Amigos: passei a manhã inteira hoje procurando um curso de filosofia da religião aqui em Seattle. Tenho lido muito sobre este tema há anos e agora to buscando uma educação mais formal. To tentando buscar na essência. Essa busca tem a ver com aquela última conversa que tivemos em Brasíila.
Vamos ver no que dá!
13 julho, 2008 às 5:53 pm
drricardoteixeira
Caro Bruno
Já é tempo para que pessoas envolvidas com o sofrimento humano deixarem de lado a posição segura da seriedade, que às vezes soa como frieza para aquele que sofre. Os doutores da alegria são literalmente um espetáculo à parte, uma aula de humanização na saúde.
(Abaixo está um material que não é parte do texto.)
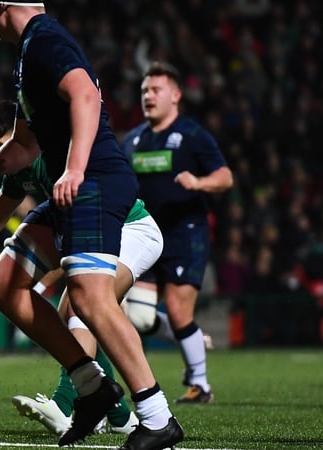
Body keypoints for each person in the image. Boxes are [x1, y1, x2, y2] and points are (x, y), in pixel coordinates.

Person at [0, 3, 183, 448]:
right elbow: (22, 145)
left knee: (87, 299)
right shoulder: (29, 52)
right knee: (4, 284)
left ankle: (157, 418)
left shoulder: (45, 39)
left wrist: (75, 168)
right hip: (76, 187)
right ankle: (92, 387)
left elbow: (85, 95)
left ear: (2, 9)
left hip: (93, 181)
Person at [0, 100, 164, 435]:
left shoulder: (54, 158)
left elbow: (84, 227)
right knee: (4, 286)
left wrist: (50, 277)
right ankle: (117, 414)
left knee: (79, 305)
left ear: (21, 139)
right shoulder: (20, 170)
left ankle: (89, 406)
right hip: (70, 225)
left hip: (131, 230)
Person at [120, 61, 233, 404]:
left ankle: (200, 384)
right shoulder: (134, 139)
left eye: (156, 90)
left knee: (179, 309)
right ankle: (191, 337)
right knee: (137, 316)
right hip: (143, 233)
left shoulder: (193, 134)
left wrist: (198, 182)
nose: (148, 96)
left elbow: (225, 177)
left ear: (176, 95)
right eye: (144, 91)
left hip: (186, 232)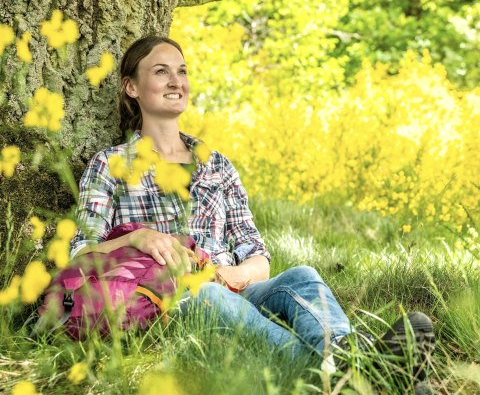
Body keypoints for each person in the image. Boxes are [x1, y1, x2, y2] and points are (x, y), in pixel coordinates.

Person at [69, 35, 435, 385]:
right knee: (205, 294)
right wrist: (140, 236)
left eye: (182, 71)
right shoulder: (110, 164)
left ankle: (349, 362)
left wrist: (234, 275)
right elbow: (79, 255)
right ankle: (363, 375)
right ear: (131, 87)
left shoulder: (217, 166)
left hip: (232, 289)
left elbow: (258, 254)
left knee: (303, 275)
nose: (176, 81)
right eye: (161, 71)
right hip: (169, 301)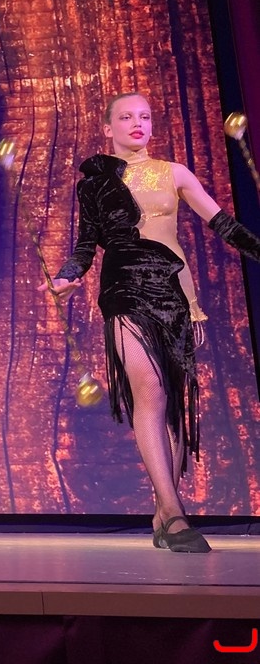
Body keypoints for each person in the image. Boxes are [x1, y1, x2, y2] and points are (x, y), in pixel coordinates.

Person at [44, 93, 260, 554]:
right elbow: (86, 244)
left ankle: (162, 514)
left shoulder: (174, 172)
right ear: (109, 128)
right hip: (124, 288)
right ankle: (175, 513)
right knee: (151, 388)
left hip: (175, 293)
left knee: (174, 404)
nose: (137, 123)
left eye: (144, 116)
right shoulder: (95, 184)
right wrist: (67, 275)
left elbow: (223, 224)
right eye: (126, 117)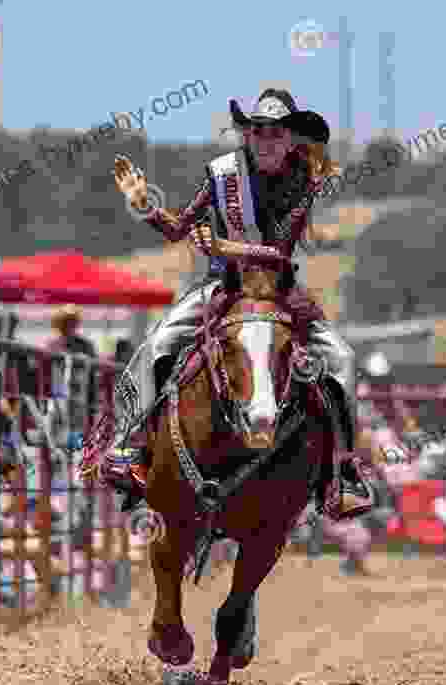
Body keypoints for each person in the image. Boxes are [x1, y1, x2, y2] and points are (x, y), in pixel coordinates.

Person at [80, 88, 374, 521]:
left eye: (275, 131)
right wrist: (147, 208)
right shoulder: (222, 174)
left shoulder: (306, 180)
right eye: (257, 130)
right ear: (248, 134)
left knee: (342, 358)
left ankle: (342, 472)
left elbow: (280, 252)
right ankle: (128, 445)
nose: (265, 139)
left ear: (292, 138)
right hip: (224, 287)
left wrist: (223, 243)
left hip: (279, 290)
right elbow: (180, 228)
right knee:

Uma boa lembrança que devemos ter da história dos hospitais ocidentais é que eles nasceram como casas de saúde lideradas por ordens religiosas. A transformação da saúde em negócio foi afastando aos poucos o apoio espiritual dos doentes. O humor é sem dúvida uma ferramenta facilitadora de comunicação entre a equipe que cuida e aqueles que recebrem cuidado. É nesse sentido que a parceria entre o ConsCiência no dia-o e nosso querido professor Adolar Gangorra está indo de vento e popa.
Forte Abraço,
Ricardo
13 julho, 2008 às 5:40 pm
Bruno Ayres
Legal saber que é aconselhável que o médico aborde a espiritualidade do paciente. Não é o que vemos na prática, como vc mesmo diz.
Não sei se tem alguma coisa a ver, mas eu tive oportunidade de estar em palestras com o Wellington Nogueira, do Doutores da Alegria. Muito, muito legal o que ele traz sobre a humanização hospitalar. Ele tem equipes de palhaços em hospitais e quando ele apresenta a idéia ele menciona o arquétipo do palhaço, que no indígena equivale ao pajé (líder espiritual): aquele que pula, dança, fala coisas estranhas e age de maneira inesperada.
Lendo seu post, relacionei os dois assuntos. O palhaço no hospital abre portas para relações outras que não centradas na doença; e acaba descobrindo o humano por trás do quadro clínico.